A popular legend — which explains why the floors of the first floor hallways are uneven — claims that Revolutionary War troops stored cannonballs in the hall's basement, and students later used the balls to bowl in the corridors.
However, this legend cannot be true, since the interior of the building was completely rebuilt after it was damaged by the fire in 1855.
A portrait of King George II was presented to the University in 1936 and now hangs on the south wall of the Faculty Room. The painting replaced a portrait of the king that was destroyed by cannon fire during the Revolutionary War. The frame for that portrait survived the shelling, however, and it now holds a Charles Wilson Peale painting of George Washington — the most significant work of art in the Faculty Room.
Originally, two lion statues flanked Nassau Hall's entrance, representing Princeton's first mascot.
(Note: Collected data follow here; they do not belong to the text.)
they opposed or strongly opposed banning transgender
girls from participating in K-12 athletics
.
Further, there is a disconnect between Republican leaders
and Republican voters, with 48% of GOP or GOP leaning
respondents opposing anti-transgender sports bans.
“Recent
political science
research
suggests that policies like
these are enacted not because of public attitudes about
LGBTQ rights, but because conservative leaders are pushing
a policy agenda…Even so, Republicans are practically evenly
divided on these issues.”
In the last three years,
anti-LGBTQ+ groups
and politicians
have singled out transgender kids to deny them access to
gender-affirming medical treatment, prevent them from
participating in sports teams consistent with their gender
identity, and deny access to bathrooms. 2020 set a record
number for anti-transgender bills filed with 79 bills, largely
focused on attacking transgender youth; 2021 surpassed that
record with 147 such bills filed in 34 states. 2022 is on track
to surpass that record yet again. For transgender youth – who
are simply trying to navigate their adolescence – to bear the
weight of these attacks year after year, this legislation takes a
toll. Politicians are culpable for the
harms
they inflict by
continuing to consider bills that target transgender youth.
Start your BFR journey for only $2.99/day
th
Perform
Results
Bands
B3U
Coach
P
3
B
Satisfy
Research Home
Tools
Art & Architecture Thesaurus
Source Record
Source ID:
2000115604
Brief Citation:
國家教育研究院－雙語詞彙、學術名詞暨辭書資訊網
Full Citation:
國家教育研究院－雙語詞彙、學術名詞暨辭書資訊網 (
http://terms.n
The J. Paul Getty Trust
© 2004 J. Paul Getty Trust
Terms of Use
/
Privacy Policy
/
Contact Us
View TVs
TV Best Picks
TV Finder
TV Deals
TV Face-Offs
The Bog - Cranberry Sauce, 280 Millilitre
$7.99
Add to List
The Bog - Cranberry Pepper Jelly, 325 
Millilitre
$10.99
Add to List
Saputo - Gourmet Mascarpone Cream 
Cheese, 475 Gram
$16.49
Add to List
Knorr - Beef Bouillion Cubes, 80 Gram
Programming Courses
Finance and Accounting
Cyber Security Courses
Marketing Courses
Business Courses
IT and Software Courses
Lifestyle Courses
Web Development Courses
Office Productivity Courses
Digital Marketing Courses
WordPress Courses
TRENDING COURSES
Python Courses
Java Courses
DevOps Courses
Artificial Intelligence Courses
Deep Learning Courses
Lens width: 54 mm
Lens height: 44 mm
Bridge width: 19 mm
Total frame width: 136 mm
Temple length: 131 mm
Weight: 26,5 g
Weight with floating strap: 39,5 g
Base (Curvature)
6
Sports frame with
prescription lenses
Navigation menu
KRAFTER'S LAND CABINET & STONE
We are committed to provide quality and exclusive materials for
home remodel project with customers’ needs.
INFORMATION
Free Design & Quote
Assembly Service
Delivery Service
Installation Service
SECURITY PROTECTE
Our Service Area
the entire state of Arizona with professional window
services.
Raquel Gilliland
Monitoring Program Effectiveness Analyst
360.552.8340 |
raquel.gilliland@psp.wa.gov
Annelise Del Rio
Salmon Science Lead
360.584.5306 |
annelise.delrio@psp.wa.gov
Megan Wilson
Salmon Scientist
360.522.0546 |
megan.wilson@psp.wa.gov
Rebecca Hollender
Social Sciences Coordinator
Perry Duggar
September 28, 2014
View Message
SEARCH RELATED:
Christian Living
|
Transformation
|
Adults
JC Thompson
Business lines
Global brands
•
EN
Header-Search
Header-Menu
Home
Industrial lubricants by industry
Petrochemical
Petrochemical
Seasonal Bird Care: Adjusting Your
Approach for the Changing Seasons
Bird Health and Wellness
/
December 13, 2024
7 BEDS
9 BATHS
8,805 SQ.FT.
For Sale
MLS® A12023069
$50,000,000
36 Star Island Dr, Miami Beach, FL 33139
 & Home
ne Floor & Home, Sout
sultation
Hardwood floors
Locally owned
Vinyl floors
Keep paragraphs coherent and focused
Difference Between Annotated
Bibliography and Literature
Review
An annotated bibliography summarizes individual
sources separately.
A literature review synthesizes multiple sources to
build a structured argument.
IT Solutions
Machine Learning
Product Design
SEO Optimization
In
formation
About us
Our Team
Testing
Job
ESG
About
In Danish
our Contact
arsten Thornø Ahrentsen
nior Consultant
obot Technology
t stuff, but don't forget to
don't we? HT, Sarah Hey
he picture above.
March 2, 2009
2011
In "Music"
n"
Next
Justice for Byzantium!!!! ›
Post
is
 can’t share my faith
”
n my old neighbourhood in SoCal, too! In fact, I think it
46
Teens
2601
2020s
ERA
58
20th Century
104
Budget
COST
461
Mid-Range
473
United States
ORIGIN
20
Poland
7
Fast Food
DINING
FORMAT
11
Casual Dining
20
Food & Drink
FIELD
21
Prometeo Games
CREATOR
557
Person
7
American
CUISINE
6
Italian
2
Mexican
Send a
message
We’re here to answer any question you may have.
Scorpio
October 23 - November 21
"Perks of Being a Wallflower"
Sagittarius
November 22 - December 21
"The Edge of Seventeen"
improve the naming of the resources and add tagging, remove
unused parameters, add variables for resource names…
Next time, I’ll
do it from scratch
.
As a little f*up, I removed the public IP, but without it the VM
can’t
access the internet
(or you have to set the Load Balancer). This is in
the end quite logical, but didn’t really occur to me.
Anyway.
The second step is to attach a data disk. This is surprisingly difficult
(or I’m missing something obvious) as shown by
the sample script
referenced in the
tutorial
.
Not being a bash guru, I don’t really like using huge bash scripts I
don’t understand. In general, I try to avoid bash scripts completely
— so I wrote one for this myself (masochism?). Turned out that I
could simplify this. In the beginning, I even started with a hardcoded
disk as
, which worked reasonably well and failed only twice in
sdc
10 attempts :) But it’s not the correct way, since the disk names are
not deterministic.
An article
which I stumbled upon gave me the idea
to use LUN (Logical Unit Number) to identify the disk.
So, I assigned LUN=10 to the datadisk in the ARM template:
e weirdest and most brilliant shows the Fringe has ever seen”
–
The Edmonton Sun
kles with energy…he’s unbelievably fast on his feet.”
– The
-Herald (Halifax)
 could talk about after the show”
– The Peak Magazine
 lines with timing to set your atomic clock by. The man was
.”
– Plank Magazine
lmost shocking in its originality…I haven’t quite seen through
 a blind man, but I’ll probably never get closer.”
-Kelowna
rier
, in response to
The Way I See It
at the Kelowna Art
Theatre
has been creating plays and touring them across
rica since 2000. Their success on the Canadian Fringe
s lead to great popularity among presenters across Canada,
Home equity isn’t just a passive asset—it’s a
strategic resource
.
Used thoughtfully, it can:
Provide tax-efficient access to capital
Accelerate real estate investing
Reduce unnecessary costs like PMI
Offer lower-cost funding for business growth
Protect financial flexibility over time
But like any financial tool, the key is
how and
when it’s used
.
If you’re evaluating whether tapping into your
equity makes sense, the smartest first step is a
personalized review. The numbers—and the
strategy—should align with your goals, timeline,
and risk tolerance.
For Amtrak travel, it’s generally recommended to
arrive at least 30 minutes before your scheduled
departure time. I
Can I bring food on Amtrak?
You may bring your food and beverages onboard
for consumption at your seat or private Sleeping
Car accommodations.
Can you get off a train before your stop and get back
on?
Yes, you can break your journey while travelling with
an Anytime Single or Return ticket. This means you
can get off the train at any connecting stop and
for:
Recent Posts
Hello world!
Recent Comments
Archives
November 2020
After sportswriters began referring to Princeton athletes as "tigers" because of their orange-and-black uniforms, the mascot was changed to the tiger in the 1880s.
Former U.S. and University president Woodrow Wilson 1879 later donated the two bronze tigers that now guard the doors to replace the lions.
From 1870 to 1941, each graduating class planted a sprig of ivy along the front of Nassau Hall. The tradition ended when the front wall filled, but began again a few years ago along the back wall. If the ivy of a certain class reached the top of the building, its future would be prosperous, but if it did not, the class would be doomed to failure.
Traditions and all, Nassau Hall certainly has played an important role in the nation's history, a fact that was formally acknowledged in 1961 when it was declared a National Historic Landmark by the U.S. Department of the Interior.
But it was five years earlier that Old Nassau really made the big time: In 1956, an orange-and-black three-cent commemorative stamp with a picture of Nassau Hall was issued by the U.S. Postal Service to mark the bicentennial of the hall's construction.
Today the University's Board of Trustees and other committees meet in the Faculty Room, which also houses a museum of University traditions and of Princeton's role in U.S. history.